Your task:
What you give back must match the data exactly, minus the pictures.

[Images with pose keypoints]
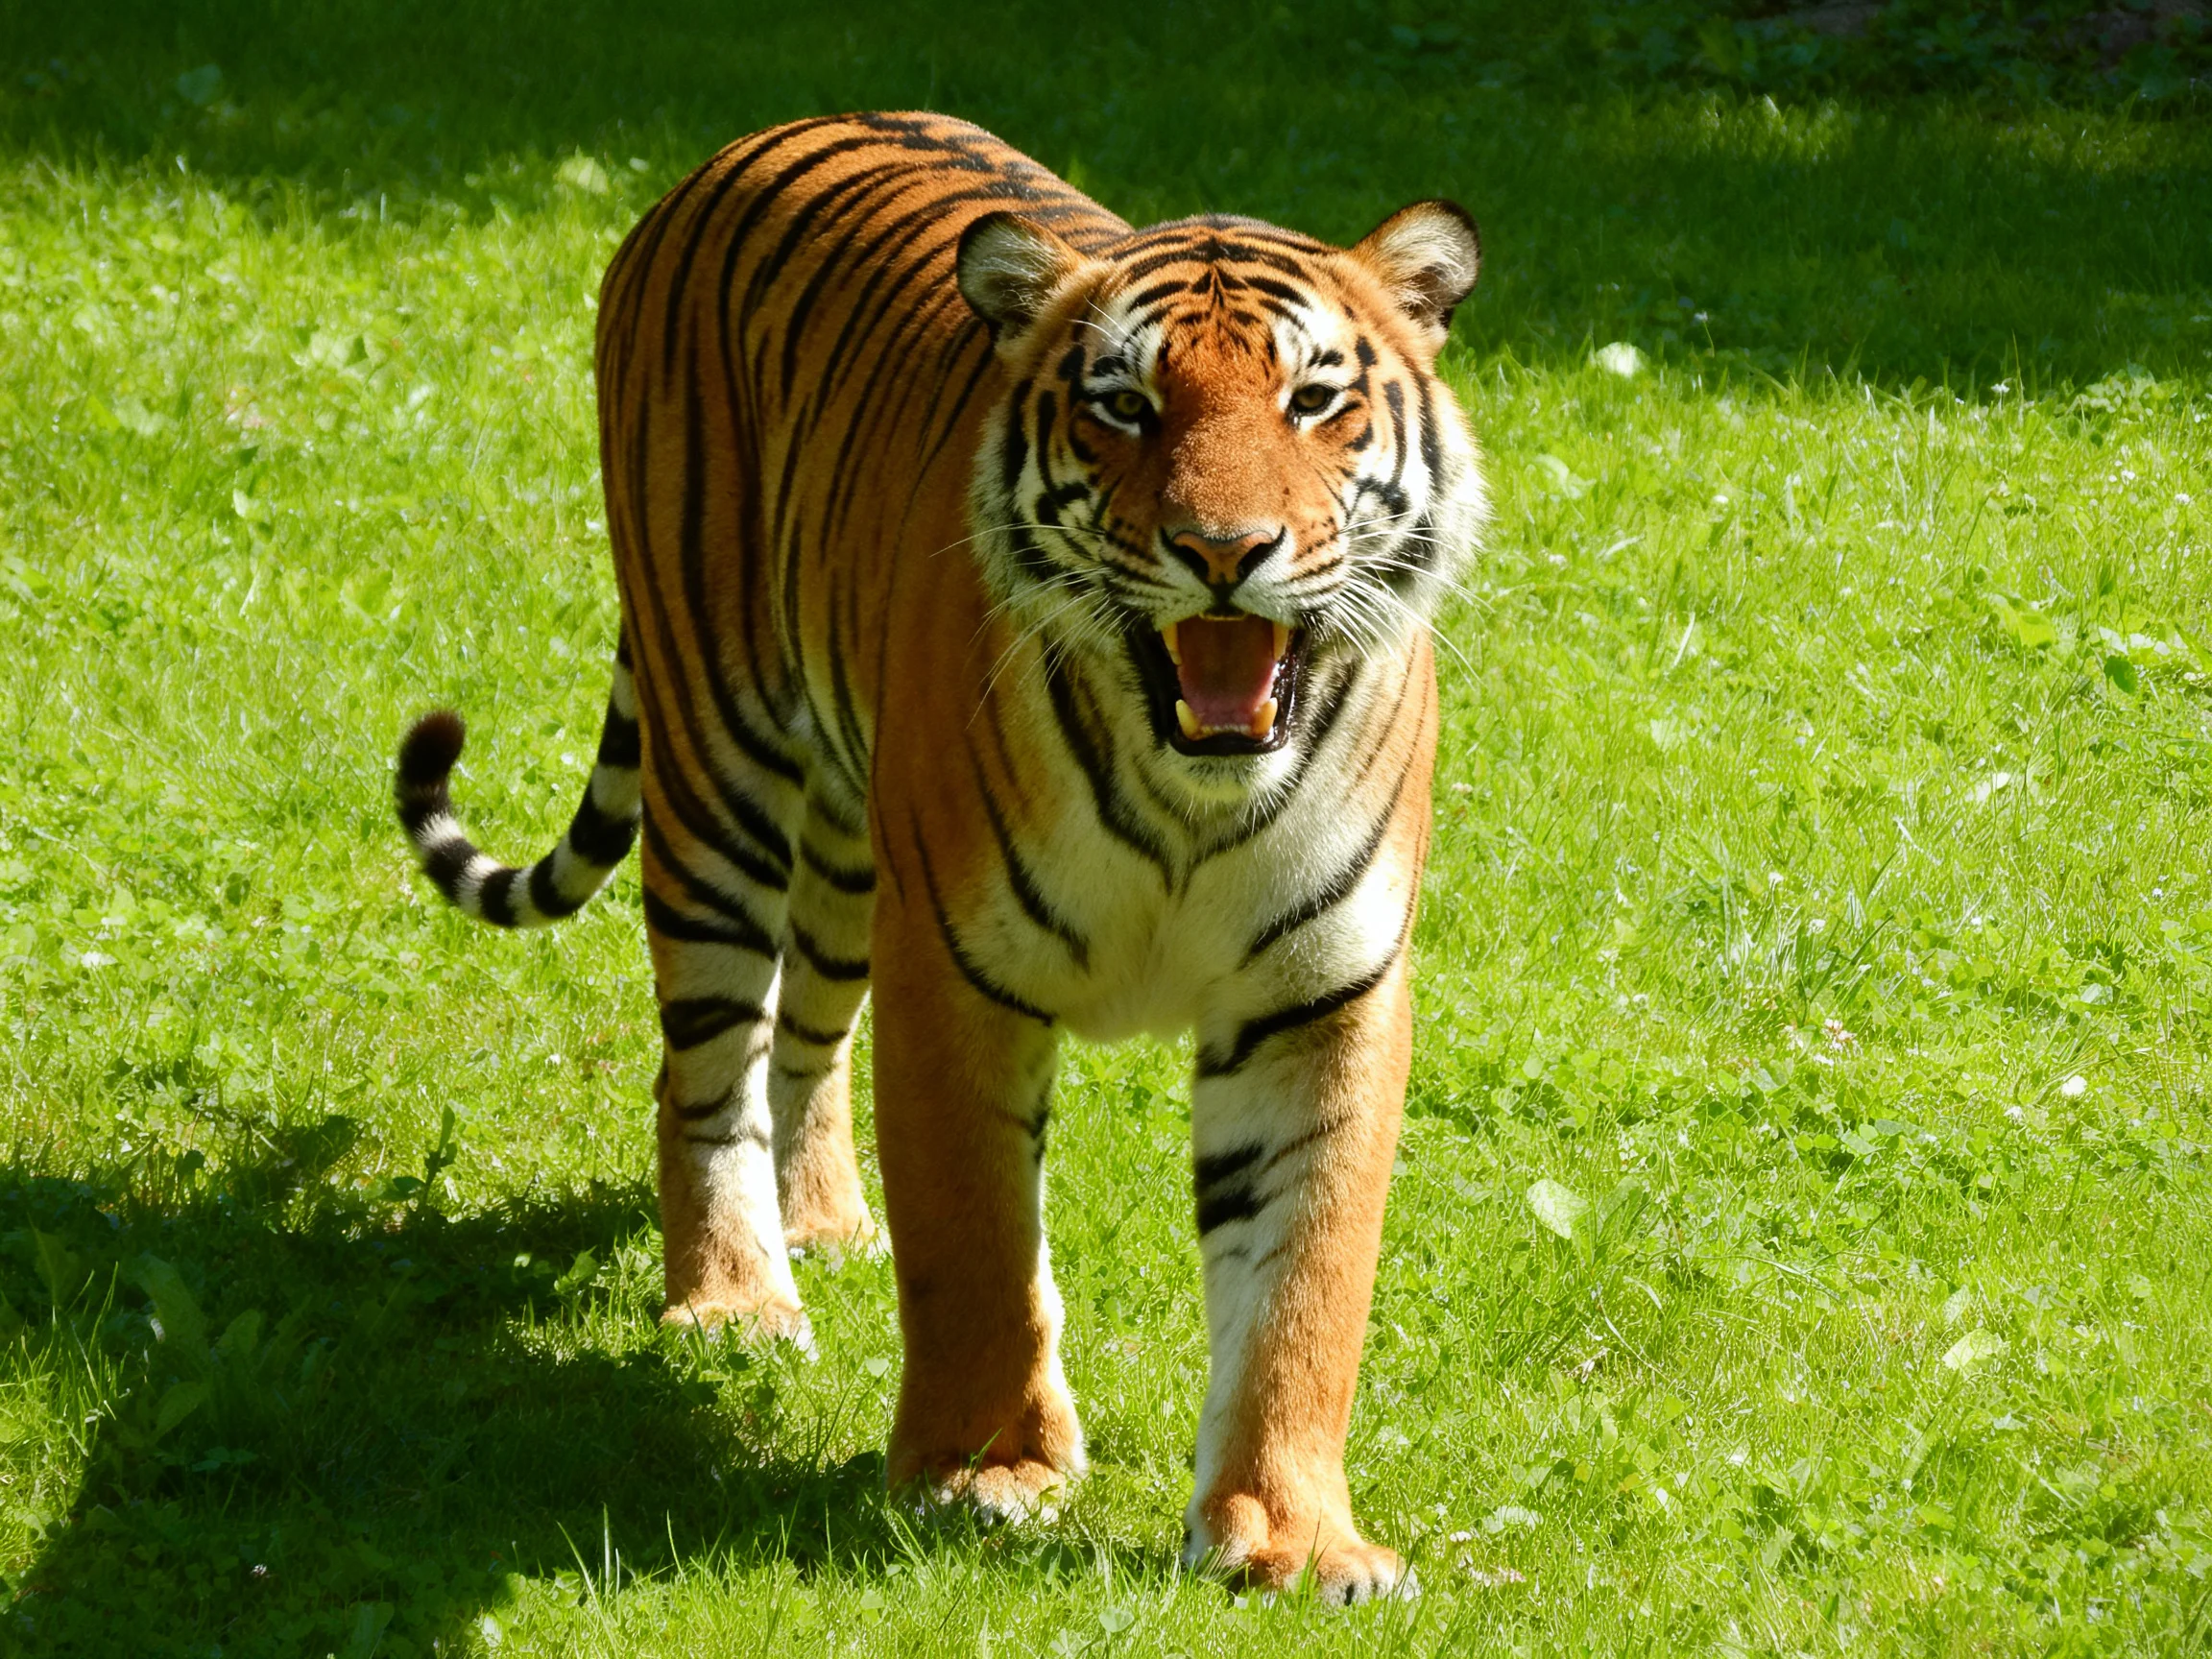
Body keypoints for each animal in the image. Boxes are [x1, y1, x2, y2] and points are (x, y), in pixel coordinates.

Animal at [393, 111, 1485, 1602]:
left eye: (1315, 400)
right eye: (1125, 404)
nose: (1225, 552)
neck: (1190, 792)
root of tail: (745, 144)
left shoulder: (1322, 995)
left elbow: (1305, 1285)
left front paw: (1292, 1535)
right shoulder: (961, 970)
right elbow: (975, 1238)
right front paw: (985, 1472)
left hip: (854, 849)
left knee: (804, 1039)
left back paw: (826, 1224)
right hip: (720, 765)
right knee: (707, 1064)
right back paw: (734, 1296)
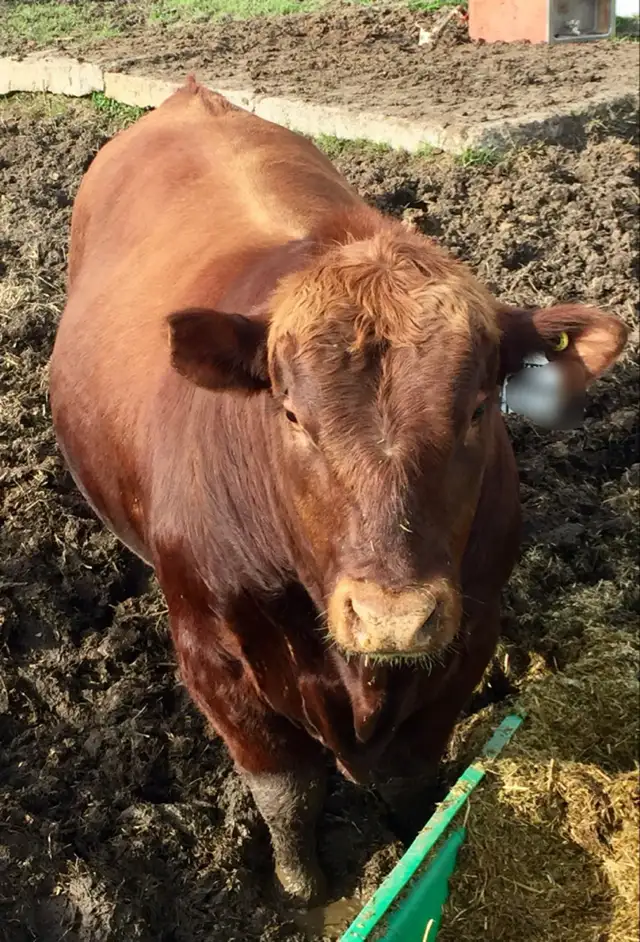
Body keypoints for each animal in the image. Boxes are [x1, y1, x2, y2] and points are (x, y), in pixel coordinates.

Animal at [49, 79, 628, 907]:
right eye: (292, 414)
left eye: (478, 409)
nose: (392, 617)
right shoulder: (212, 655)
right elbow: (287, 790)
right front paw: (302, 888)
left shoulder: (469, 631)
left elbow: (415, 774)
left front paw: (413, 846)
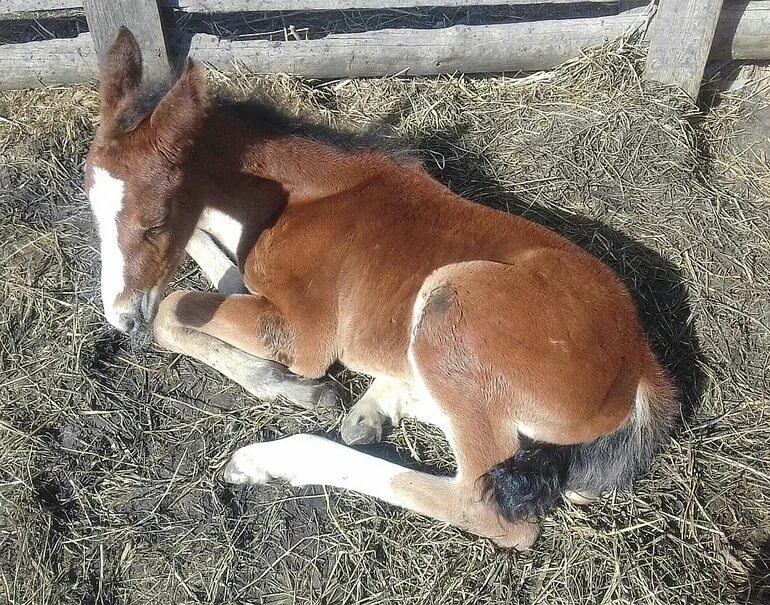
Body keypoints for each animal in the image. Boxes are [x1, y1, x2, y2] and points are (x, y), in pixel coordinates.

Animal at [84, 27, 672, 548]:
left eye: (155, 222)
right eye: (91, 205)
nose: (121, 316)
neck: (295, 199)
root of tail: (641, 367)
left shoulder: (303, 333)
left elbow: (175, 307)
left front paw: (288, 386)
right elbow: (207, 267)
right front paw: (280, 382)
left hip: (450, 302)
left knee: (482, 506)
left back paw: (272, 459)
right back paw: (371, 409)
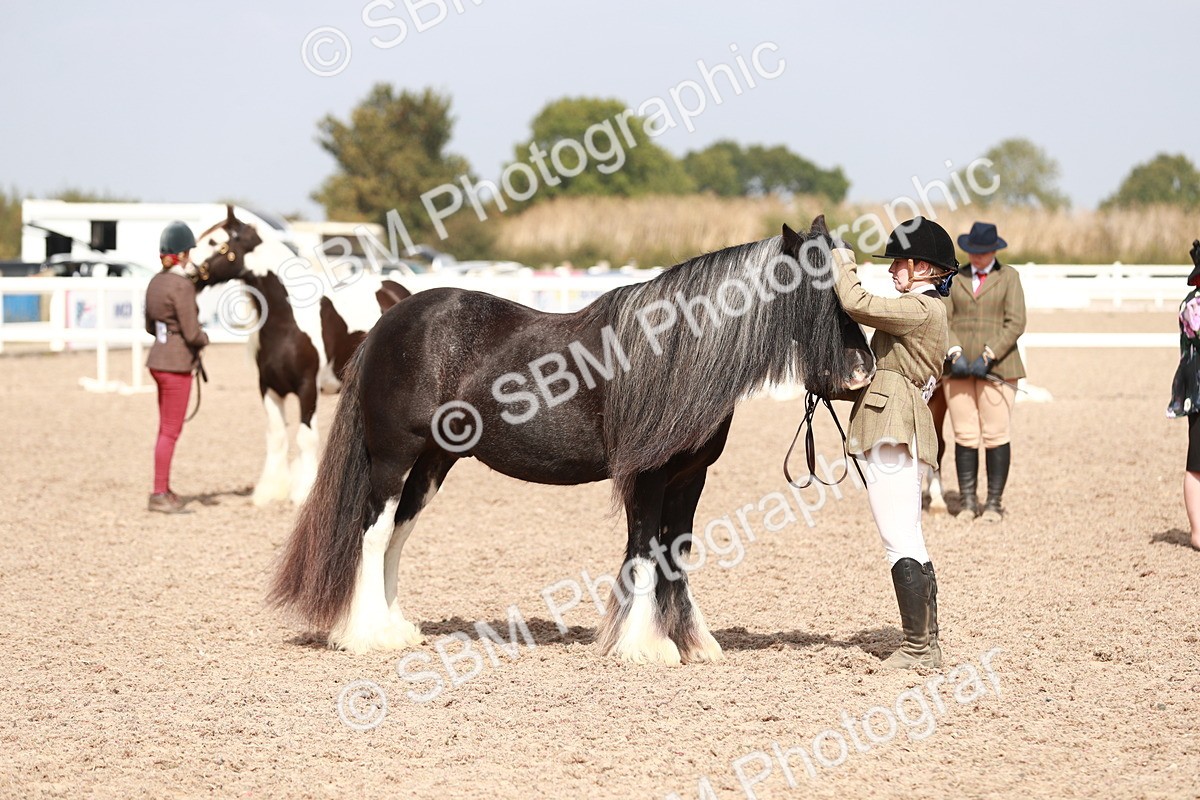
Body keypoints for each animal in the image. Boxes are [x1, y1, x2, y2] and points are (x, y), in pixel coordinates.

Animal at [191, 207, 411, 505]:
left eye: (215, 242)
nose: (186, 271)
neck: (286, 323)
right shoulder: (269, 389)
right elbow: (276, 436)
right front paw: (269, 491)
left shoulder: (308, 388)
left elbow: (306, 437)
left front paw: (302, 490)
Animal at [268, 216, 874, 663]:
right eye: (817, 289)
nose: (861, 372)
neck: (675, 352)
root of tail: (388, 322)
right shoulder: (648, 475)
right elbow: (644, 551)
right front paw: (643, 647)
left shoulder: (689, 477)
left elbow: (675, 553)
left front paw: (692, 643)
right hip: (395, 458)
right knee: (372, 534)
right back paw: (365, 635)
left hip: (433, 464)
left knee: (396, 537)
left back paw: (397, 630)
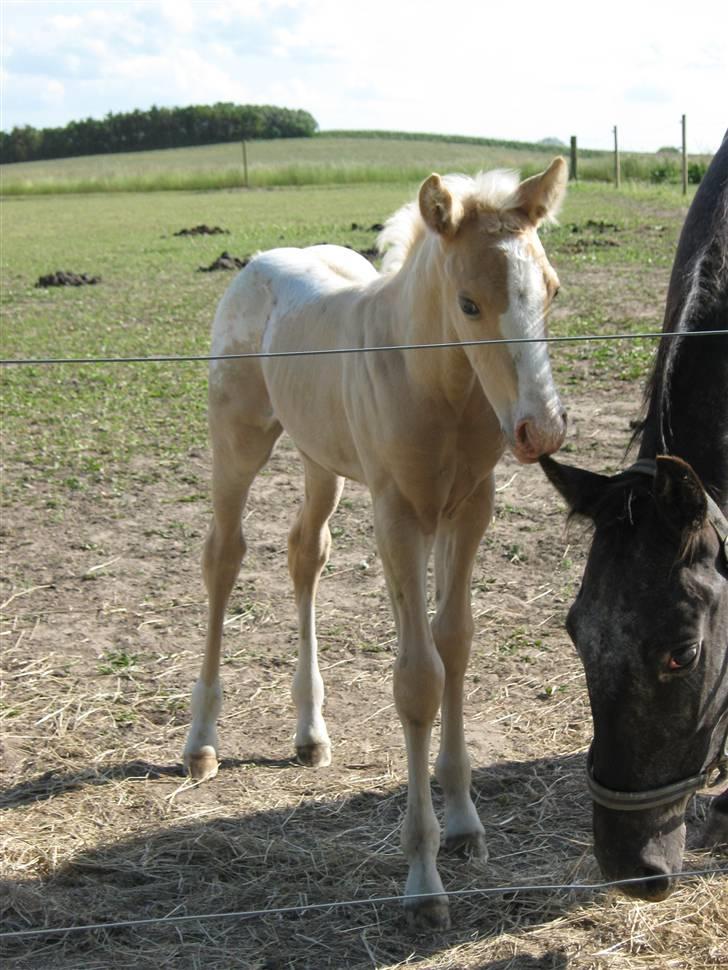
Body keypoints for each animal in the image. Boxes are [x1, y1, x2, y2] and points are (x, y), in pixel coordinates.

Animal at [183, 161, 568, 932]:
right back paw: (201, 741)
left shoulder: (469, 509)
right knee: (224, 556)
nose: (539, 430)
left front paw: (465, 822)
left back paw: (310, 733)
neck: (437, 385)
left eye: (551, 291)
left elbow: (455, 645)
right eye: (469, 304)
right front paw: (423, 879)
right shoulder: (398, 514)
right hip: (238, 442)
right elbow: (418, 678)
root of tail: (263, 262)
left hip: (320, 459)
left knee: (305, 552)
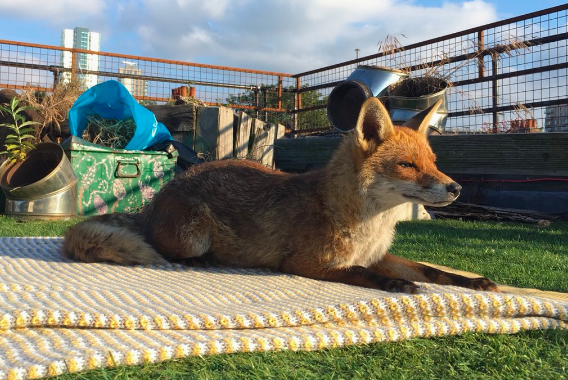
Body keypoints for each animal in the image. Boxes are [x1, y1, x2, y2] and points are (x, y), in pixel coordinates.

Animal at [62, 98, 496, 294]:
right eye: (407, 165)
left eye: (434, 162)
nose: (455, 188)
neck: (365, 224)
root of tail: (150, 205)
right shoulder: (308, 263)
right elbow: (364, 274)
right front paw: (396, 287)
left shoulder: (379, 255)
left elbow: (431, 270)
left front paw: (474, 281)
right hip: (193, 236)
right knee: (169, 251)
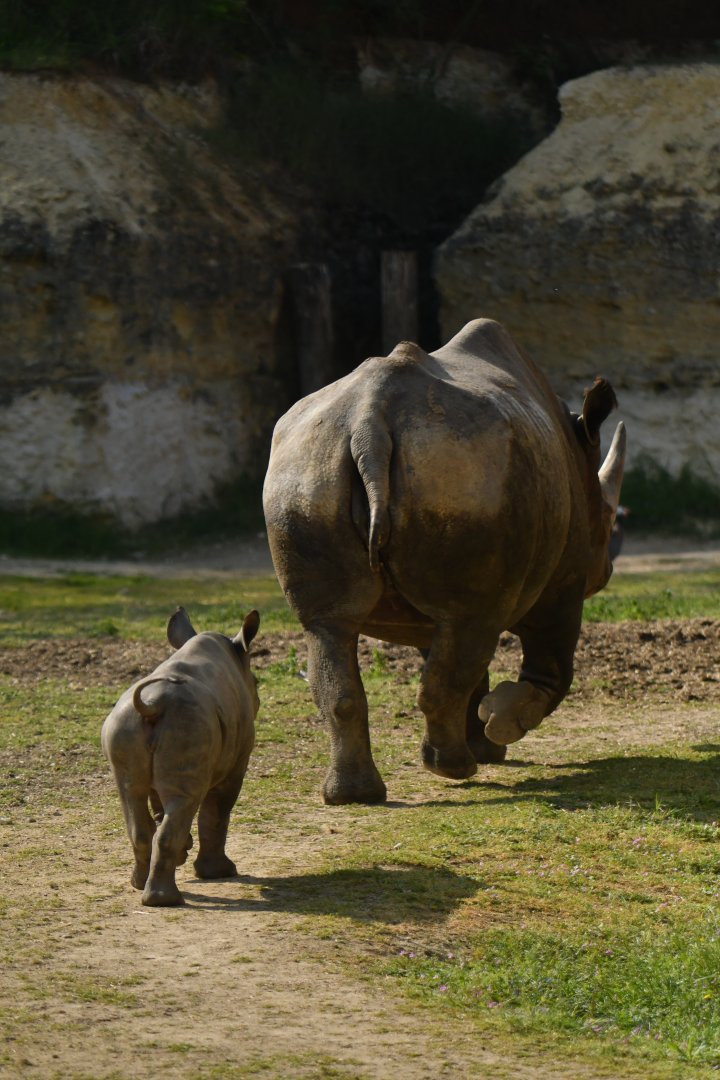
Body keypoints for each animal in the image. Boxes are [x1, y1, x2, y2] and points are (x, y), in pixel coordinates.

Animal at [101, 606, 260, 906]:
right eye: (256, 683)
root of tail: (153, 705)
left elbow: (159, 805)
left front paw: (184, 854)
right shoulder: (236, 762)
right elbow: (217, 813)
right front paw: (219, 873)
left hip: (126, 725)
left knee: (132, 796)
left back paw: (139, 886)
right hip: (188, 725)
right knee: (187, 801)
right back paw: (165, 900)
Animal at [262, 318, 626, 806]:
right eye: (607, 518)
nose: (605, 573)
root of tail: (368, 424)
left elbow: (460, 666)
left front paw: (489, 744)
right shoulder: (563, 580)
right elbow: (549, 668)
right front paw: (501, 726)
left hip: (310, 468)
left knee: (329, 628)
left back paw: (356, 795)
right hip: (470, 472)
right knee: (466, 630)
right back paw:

Expected output:
Body keypoints for each animal in the image. Boxes are [x1, y1, x2, y2] and points are (x, y), in pixel coordinates.

Animal at [393, 111, 1485, 1602]:
left eye: (1315, 400)
right eye: (1125, 404)
nose: (1225, 552)
neck: (1190, 792)
root of tail: (745, 144)
left shoulder: (1322, 995)
left elbow: (1305, 1285)
left front paw: (1292, 1535)
right shoulder: (961, 970)
right elbow: (975, 1238)
right front paw: (985, 1472)
left hip: (854, 849)
left knee: (804, 1039)
left back paw: (826, 1224)
right hip: (720, 765)
right knee: (707, 1064)
right back paw: (734, 1296)
Body keypoints for each animal in the image. Boxes are [x1, y1, x2, y2] and points are (x, y), in pixel coordinates.

Animal at [49, 79, 628, 907]:
right eye: (292, 414)
left eye: (478, 409)
nose: (392, 617)
right shoulder: (212, 655)
right elbow: (287, 790)
right front paw: (302, 888)
left shoulder: (469, 631)
left elbow: (415, 774)
left front paw: (413, 846)
Body keypoints for each animal in the image. Boxes are [x1, y1, x2, y2] and points are (x, y), in pixel coordinates.

Animal at [84, 27, 672, 548]:
left eye: (155, 222)
right eye: (91, 205)
nose: (121, 316)
neck: (295, 199)
root of tail: (641, 367)
left shoulder: (303, 333)
left elbow: (175, 307)
left front paw: (288, 386)
right elbow: (207, 267)
right front paw: (280, 382)
left hip: (450, 302)
left knee: (482, 506)
left back paw: (272, 459)
right back paw: (371, 409)
Body keypoints for each animal in the image. Boxes are [x1, y1, x2, y2] and points are (x, y), in pixel coordinates.

Animal at [191, 207, 411, 505]:
left eye: (215, 242)
nose: (186, 271)
neck: (286, 323)
right shoulder: (269, 389)
right elbow: (276, 436)
right front paw: (269, 491)
left shoulder: (308, 388)
left elbow: (306, 437)
left front paw: (302, 490)
Animal at [268, 216, 874, 663]:
right eye: (817, 289)
nose: (861, 372)
neck: (675, 352)
root of tail: (388, 322)
right shoulder: (648, 475)
right elbow: (644, 551)
right front paw: (643, 647)
left shoulder: (689, 477)
left elbow: (675, 553)
left front paw: (692, 643)
right hip: (395, 458)
right knee: (372, 534)
right back paw: (365, 635)
left hip: (433, 464)
left knee: (396, 537)
left back paw: (397, 630)
Body keypoints for each animal in the image. Boxes are [x1, y1, x2, y2] and points are (x, y), in pixel coordinates.

Animal at [183, 161, 568, 932]:
right back paw: (201, 741)
left shoulder: (469, 509)
right knee: (224, 556)
nose: (539, 430)
left front paw: (465, 822)
left back paw: (310, 733)
neck: (437, 385)
left eye: (551, 291)
left elbow: (455, 645)
right eye: (469, 304)
right front paw: (423, 879)
right shoulder: (398, 514)
right hip: (238, 442)
right elbow: (418, 678)
root of tail: (263, 262)
left hip: (320, 459)
left knee: (305, 552)
Body keypoints for each animal in the image. Boxes are [x1, y1, x2, y2] and points are (x, y), in pixel coordinates.

Animal at [62, 98, 496, 294]:
right eye: (407, 165)
left eye: (434, 162)
nose: (455, 188)
neck: (365, 224)
root of tail: (150, 205)
right shoulder: (308, 263)
right elbow: (364, 274)
right front paw: (396, 287)
left shoulder: (379, 255)
left elbow: (431, 270)
left front paw: (474, 281)
right hip: (193, 236)
right knee: (169, 251)
Body keypoints for each animal in the image. Boxes are [x1, y1, x2, y2] and points are (x, y), in pixel coordinates.

Animal at [101, 606, 260, 906]:
right eye: (256, 683)
root of tail: (153, 705)
left elbow: (159, 805)
left front paw: (184, 854)
right shoulder: (236, 762)
right elbow: (217, 813)
right front paw: (219, 873)
left hip: (126, 725)
left knee: (132, 796)
left back paw: (139, 886)
right hip: (188, 725)
right knee: (187, 801)
right back paw: (165, 900)
Animal at [262, 318, 626, 806]:
right eye: (607, 518)
nose: (605, 573)
root of tail: (368, 424)
left elbow: (460, 666)
left front paw: (489, 744)
right shoulder: (563, 580)
right elbow: (549, 668)
right front paw: (501, 726)
left hip: (310, 468)
left knee: (329, 628)
left back paw: (356, 795)
right hip: (470, 472)
right knee: (466, 630)
right back paw:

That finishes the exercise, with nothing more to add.